_TO DO:_
Without any images, write the listing below out word for word.

_DATA FOR PROCESSING:_
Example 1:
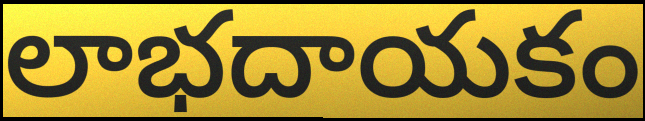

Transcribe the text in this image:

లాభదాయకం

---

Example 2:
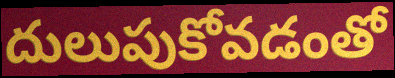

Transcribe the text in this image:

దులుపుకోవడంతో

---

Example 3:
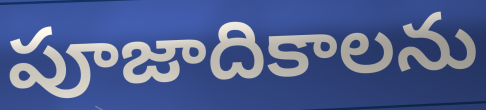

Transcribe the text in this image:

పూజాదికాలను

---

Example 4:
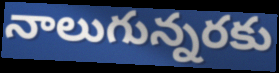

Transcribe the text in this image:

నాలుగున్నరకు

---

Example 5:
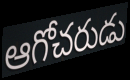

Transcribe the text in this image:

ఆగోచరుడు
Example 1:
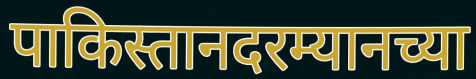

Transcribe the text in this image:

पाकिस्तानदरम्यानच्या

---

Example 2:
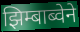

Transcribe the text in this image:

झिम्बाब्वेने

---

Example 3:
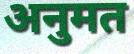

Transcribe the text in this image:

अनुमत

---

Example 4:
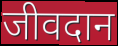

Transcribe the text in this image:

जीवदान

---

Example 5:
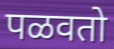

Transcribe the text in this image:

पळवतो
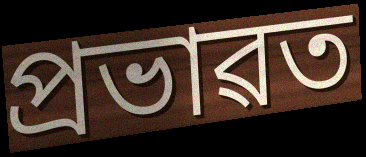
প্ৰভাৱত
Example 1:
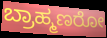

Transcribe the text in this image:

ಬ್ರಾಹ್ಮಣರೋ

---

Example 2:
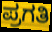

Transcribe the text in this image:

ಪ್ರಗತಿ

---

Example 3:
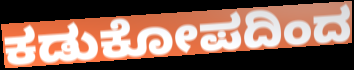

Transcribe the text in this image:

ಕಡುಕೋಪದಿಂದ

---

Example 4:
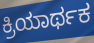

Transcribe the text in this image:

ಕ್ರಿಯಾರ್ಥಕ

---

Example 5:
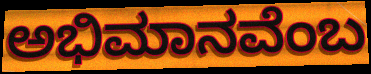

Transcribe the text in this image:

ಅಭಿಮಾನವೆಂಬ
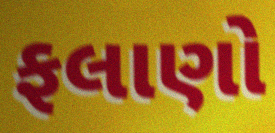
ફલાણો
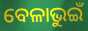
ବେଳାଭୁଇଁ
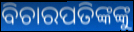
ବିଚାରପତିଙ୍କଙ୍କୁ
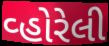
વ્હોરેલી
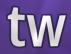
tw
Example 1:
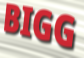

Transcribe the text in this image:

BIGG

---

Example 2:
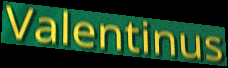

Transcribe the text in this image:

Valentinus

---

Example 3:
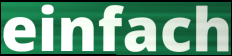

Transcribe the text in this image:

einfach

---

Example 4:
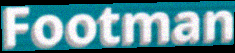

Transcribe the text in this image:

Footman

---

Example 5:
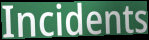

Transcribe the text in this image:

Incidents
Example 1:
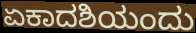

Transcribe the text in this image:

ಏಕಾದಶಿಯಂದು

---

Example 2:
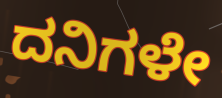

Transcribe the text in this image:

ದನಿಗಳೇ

_RESPONSE TO THE TASK:_
Example 1:

Transcribe the text in this image:

లాభదాయకం

---

Example 2:

Transcribe the text in this image:

దులుపుకోవడంతో

---

Example 3:

Transcribe the text in this image:

పూజాదికాలను

---

Example 4:

Transcribe the text in this image:

నాలుగున్నరకు

---

Example 5:

Transcribe the text in this image:

ఆగోచరుడు
Example 1:

Transcribe the text in this image:

पाकिस्तानदरम्यानच्या

---

Example 2:

Transcribe the text in this image:

झिम्बाब्वेने

---

Example 3:

Transcribe the text in this image:

अनुमत

---

Example 4:

Transcribe the text in this image:

जीवदान

---

Example 5:

Transcribe the text in this image:

पळवतो
প্ৰভাৱত
Example 1:

Transcribe the text in this image:

ಬ್ರಾಹ್ಮಣರೋ

---

Example 2:

Transcribe the text in this image:

ಪ್ರಗತಿ

---

Example 3:

Transcribe the text in this image:

ಕಡುಕೋಪದಿಂದ

---

Example 4:

Transcribe the text in this image:

ಕ್ರಿಯಾರ್ಥಕ

---

Example 5:

Transcribe the text in this image:

ಅಭಿಮಾನವೆಂಬ
ફલાણો
ବେଳାଭୁଇଁ
ବିଚାରପତିଙ୍କଙ୍କୁ
વ્હોરેલી
tw
Example 1:

Transcribe the text in this image:

BIGG

---

Example 2:

Transcribe the text in this image:

Valentinus

---

Example 3:

Transcribe the text in this image:

einfach

---

Example 4:

Transcribe the text in this image:

Footman

---

Example 5:

Transcribe the text in this image:

Incidents
Example 1:

Transcribe the text in this image:

ಏಕಾದಶಿಯಂದು

---

Example 2:

Transcribe the text in this image:

ದನಿಗಳೇ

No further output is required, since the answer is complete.